Title : Application of seismic cube for facies trend in reservoir characterization: Glacial sandstone formation, Southwest Libya.
Abstract:
Seismic attributes can be applied in the modeling process as probability trends to improve the facies model and guide the distribution property within the reservoir. This seismic volume has the potential to establish relationships between the original sedimentological facies and the subsequent diagenetic overprint in heterogeneous reservoirs. It is widely recognized that diagenetic processes can strongly impact the infill well planning and production performance of a field. In this research, Seismic-derived properties were used as secondary data to account for the diagenetic direction within reservoir facies to obtain a reliable predictive facies model.

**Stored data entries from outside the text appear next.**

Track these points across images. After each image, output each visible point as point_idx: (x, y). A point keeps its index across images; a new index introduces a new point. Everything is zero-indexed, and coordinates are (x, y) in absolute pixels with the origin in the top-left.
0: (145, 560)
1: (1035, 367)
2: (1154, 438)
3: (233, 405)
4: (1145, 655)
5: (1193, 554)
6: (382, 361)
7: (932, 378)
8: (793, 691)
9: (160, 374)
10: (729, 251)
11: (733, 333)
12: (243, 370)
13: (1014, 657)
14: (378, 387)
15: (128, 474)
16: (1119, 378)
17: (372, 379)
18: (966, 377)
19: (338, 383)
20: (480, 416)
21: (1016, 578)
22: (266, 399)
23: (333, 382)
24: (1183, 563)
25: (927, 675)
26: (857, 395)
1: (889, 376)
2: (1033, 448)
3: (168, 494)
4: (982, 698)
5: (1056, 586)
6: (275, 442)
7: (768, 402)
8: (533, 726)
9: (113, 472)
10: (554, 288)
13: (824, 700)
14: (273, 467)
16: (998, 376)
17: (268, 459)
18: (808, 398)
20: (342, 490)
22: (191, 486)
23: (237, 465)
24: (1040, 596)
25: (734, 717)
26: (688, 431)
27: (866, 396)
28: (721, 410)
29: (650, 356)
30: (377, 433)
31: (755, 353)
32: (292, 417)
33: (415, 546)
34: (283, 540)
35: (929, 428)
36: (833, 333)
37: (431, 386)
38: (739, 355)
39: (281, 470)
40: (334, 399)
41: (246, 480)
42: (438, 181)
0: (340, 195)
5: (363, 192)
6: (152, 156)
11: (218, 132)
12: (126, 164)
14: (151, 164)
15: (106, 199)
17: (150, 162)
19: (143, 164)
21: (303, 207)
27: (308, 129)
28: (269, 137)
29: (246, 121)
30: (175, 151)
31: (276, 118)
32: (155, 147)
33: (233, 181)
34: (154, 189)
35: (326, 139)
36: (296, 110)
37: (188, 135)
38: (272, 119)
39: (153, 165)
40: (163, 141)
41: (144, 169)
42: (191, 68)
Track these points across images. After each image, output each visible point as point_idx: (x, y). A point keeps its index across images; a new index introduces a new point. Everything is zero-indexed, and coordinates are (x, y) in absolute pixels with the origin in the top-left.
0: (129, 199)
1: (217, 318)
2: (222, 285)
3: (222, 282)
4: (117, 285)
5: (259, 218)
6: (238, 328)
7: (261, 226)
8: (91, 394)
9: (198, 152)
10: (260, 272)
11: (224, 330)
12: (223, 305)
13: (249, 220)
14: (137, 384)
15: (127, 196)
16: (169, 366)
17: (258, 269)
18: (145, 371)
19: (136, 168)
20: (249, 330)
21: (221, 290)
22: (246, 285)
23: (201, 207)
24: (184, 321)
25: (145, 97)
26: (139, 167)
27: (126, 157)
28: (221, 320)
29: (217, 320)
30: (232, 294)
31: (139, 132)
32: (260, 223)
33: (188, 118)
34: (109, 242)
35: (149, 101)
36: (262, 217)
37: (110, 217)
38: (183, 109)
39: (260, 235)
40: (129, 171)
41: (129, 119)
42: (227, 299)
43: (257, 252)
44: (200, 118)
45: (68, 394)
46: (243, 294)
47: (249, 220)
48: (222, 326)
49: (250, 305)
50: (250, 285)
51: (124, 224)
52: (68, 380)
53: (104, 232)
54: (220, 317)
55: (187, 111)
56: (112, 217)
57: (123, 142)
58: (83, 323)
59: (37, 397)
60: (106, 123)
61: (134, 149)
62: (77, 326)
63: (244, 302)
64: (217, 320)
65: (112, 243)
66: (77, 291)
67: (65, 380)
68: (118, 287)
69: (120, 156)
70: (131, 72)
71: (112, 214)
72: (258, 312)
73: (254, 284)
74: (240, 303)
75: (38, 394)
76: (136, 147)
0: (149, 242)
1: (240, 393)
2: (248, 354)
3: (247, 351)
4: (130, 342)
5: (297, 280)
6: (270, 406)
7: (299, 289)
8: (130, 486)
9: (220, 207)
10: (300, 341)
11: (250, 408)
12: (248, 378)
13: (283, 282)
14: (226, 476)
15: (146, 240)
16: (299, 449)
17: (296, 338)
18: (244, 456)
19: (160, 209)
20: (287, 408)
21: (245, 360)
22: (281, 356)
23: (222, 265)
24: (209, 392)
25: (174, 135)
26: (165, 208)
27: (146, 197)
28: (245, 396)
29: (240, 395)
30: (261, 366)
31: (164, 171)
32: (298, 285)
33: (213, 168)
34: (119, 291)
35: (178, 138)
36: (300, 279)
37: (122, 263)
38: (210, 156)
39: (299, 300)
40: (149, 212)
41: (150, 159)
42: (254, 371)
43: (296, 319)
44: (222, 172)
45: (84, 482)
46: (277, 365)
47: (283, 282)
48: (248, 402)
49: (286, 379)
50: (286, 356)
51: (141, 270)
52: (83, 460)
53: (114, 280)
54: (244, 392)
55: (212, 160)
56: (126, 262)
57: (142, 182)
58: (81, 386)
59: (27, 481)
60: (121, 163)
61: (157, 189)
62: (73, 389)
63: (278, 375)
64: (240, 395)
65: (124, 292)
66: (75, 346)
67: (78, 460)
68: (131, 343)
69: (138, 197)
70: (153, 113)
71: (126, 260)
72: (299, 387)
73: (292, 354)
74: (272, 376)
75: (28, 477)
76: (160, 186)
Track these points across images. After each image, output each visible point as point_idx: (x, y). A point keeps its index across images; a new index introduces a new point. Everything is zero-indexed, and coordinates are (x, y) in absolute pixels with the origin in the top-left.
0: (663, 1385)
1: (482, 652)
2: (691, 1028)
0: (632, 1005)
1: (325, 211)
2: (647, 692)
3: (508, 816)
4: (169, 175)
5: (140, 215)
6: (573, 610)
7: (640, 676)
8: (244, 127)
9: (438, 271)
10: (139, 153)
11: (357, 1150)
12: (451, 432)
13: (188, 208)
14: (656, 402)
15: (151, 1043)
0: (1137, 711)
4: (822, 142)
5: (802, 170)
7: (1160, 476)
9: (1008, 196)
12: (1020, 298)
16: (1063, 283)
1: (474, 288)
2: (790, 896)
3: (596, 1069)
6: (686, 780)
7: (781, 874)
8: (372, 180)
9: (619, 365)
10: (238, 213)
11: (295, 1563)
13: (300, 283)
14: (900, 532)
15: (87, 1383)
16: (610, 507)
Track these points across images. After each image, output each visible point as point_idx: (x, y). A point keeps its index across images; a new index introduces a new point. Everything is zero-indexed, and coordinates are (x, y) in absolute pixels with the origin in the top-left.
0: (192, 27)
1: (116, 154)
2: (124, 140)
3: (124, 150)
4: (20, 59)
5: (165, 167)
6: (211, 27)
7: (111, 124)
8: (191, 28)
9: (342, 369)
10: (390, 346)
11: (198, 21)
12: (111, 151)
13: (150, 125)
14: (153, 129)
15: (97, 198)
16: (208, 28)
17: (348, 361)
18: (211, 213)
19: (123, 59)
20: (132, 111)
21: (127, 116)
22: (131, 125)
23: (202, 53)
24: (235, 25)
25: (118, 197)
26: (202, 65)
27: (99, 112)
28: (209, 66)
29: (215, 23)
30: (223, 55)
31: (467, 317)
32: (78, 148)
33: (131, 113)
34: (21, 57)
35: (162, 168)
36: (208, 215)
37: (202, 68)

The Mamuniyat Formation, a glacial sandstone, suffered intense diagenesis in compaction and pervasive quartz cementation. This created permeability variations of at least two orders of magnitude. A detailed modeling strategy was implemented by a multidisciplinary team, including sedimentological information, seismic interpretation, and petrophysical analysis, to honor the geological concept and the dynamic response in the field model. Initially, six facies’ associations were identified in the reservoir, dominated mainly by the sandy outwash fan. Subsequently, these facies were rearranged later to represent the diagenetic overprint in the main reservoir zone. The reservoir quality variation was represented using a total of five rock types, defined by ranges of critical pore-throat radius, using a modified Pittman equation. Acoustic Impedance (AI) was then introduced in the facies model as a 2D trend to manipulate the distribution lithology and direction of continuity in the target zones. Variogram analysis was performed to describe the spatial relationship between all reservoir layers. Gaussian algorithms were used for porosity and permeability modeling, and both were constrained to rock types. Finally, water saturation was modeled based on individual height functions for each rock type, based on capillary pressure data. Our study revealed that, despite the extremely clean nature of the reservoir along all the wells and its identical sedimentological origin, both porosity and permeability are notably poor in the northern area. The distribution of the diagenetic processes that caused this reservoir degradation could be modeled thanks to the seismic response and well-defined relationship between seismic attributes and petrophysical properties. This real field case enabled the integration of multi-source and multi-scale data from various disciplines, including geophysics, sedimentology, petrophysics, and reservoir engineering. This integration facilitated the assessment of multi-realization numerical simulations to optimize the current development plan.